Una delle misure necessarie da adottare da parte di un governo è quella di spiegare con chiarezza che cosa sta succedendo, garantendo una comunicazione istituzionale trasparente e rinforzando il senso di altruismo nella cittadinanza.
"È necessario però non travolgere i lettori con le notizie angoscianti, ma comunicare le buone notizie, per esempio i casi di persone guarite dopo aver contratto il nuovo coronavirus", ha spiegato Castelnuovo. "Un ulteriore aiuto poi, in un’epoca in cui sono fortemente criticate e demonizzate, può arrivarci dalle tecnologie, che grazie alle videochiamate permettono a chi è isolato di avere un contatto sociale più solido di quello coltivato solo con dei messaggi".
Un discorso diverso vale per chi non vive da solo e magari in questi giorni è obbligato a condividere gli spazi domestici con dei famigliari.
"In questi casi è fondamentale strutturare la giornata, dividere i tempi e gli spazi in base a schemi e ritmi, rassicurando in particolare i bambini", ha sottolineato Castelnuovo. "Questo periodo di semi-isolamento è troppo lungo per essere lasciato al caso, serve organizzazione del proprio tempo, con ampi margini dedicati non a semplici passatempi, ma alle proprie passioni personali e ai propri talenti".
Inoltre, un altro elemento molto importante, che ha un impatto significativo sulla dimensione psicologica dei cittadini, è quello di garantire con facilità l’accesso a beni primari, come quelli alimentari, e a consulenze di supporto psicologico.
Il progetto “Solidarietà digitale”, promosso dal governo per permettere a imprese e associazioni di fornire servizi gratuiti alla cittadinanza, va anche in questa direzione.
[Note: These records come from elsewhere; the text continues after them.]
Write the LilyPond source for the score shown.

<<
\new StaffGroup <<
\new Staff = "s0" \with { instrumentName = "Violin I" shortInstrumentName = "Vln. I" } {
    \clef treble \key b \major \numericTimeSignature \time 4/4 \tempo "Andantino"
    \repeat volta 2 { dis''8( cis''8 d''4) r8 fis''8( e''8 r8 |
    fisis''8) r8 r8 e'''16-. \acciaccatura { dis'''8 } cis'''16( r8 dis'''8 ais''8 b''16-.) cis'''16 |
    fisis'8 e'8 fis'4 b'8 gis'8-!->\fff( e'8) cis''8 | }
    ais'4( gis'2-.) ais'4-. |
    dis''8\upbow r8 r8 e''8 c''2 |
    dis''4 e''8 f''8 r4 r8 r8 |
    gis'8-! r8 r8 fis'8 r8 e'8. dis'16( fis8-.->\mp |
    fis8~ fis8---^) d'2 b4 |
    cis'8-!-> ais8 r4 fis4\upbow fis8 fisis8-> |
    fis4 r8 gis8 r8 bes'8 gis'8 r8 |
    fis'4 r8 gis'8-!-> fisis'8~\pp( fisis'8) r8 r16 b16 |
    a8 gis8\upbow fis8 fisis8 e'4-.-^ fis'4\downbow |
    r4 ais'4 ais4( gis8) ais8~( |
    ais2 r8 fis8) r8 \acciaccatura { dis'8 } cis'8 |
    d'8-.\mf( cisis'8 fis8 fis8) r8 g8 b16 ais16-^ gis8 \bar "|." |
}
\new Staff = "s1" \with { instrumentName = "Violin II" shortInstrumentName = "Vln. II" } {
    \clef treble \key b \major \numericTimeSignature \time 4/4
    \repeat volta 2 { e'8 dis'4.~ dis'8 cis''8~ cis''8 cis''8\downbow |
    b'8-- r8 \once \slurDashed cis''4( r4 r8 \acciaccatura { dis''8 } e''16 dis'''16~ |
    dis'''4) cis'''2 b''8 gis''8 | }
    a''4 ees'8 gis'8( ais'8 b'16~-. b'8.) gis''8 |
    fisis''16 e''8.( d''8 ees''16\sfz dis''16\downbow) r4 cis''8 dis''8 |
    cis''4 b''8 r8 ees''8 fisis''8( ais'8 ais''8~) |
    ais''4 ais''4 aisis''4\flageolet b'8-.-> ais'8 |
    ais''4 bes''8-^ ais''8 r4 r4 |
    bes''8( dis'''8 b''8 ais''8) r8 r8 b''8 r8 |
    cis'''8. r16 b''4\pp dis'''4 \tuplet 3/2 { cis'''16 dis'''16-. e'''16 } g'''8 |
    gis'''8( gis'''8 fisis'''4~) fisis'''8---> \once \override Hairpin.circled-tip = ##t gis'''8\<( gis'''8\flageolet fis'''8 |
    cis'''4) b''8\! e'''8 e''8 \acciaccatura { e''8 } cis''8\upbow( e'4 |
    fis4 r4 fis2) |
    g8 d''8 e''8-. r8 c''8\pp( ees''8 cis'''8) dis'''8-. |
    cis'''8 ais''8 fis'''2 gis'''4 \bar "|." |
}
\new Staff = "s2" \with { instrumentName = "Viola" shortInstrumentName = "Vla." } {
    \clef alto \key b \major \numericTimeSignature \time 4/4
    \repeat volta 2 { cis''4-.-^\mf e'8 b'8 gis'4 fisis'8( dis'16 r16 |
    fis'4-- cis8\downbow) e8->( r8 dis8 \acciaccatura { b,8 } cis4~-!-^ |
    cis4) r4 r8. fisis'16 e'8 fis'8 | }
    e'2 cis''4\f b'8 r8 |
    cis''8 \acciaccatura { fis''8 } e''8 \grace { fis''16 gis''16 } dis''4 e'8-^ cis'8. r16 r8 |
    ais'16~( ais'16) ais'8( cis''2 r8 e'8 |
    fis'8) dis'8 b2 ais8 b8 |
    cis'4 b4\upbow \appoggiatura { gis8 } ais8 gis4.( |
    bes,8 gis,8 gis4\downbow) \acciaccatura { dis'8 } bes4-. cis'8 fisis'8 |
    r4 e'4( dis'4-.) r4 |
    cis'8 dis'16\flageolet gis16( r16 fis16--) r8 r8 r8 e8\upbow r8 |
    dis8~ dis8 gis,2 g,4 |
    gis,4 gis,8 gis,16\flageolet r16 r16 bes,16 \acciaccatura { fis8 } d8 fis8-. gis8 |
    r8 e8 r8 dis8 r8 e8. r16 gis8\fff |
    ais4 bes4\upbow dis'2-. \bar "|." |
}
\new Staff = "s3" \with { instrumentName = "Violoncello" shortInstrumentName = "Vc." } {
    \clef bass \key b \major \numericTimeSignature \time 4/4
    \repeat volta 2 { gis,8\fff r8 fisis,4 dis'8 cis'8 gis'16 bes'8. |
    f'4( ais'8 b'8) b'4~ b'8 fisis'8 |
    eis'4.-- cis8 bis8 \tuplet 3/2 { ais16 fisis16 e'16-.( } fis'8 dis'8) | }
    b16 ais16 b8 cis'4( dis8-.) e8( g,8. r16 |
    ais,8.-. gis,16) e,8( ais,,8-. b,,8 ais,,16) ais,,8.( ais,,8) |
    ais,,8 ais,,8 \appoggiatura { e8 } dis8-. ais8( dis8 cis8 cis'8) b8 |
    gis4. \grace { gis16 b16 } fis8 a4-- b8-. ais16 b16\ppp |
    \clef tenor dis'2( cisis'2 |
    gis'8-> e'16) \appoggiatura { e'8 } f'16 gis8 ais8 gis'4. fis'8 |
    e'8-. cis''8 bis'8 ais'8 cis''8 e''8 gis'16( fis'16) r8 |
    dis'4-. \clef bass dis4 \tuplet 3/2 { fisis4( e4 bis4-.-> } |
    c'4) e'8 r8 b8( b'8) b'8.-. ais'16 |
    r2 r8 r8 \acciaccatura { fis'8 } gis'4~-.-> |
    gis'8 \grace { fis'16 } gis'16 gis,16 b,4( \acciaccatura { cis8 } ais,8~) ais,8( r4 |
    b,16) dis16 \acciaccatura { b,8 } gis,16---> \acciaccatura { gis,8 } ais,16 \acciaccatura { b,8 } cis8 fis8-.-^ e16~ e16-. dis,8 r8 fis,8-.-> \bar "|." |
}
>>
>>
Sul sito ufficiale dell’iniziativa, è possibile consultare i servizi gratuiti offerti da diverse realtà che si occupano, per esempio, di organizzare colloqui psicologici in videochiamata.
Inoltre, come spiega il Ministero della Salute, "è disponibile un servizio di supporto psicologico per affrontare le emozioni durante il momento difficile di questa emergenza", chiamando il numero verde 800.06.55.10 (attivo 24 ore su 24, 7 giorni su 7).
Conclusione
Da diversi giorni, la popolazione italiana sta vivendo una forma di semi-isolamento forzato, a causa dell’emergenza coronavirus, una situazione già vissuta da Paesi come la Cina e più recentemente avviata anche da Stati europei come la Spagna.
Una delle questioni più pressanti in questo momento – oltre ai risvolti economici dell’emergenza – riguarda gli impatti psicologici dell’isolamento sui cittadini.
In base a esperienze di quarantene passate, gli scienziati suggeriscono che lunghi periodi di isolamento possano portare a sintomi psicologici come disturbi emotivi, depressione, stress, disturbi dell’umore, irritabilità, insonnia e segnali di disturbi da stress post-traumatico.
Ma come ha sottolineato Gianluca Castelnuovo, professore ordinario di Psicologia clinica all’Università Cattolica di Milano, questo periodo di radicale cambiamento dello stile di vita quotidiano può diventare anche un’opportunità per ripensare al nostro rapporto con le nostre passioni e con il cibo, e non solo una fonte di preoccupazioni.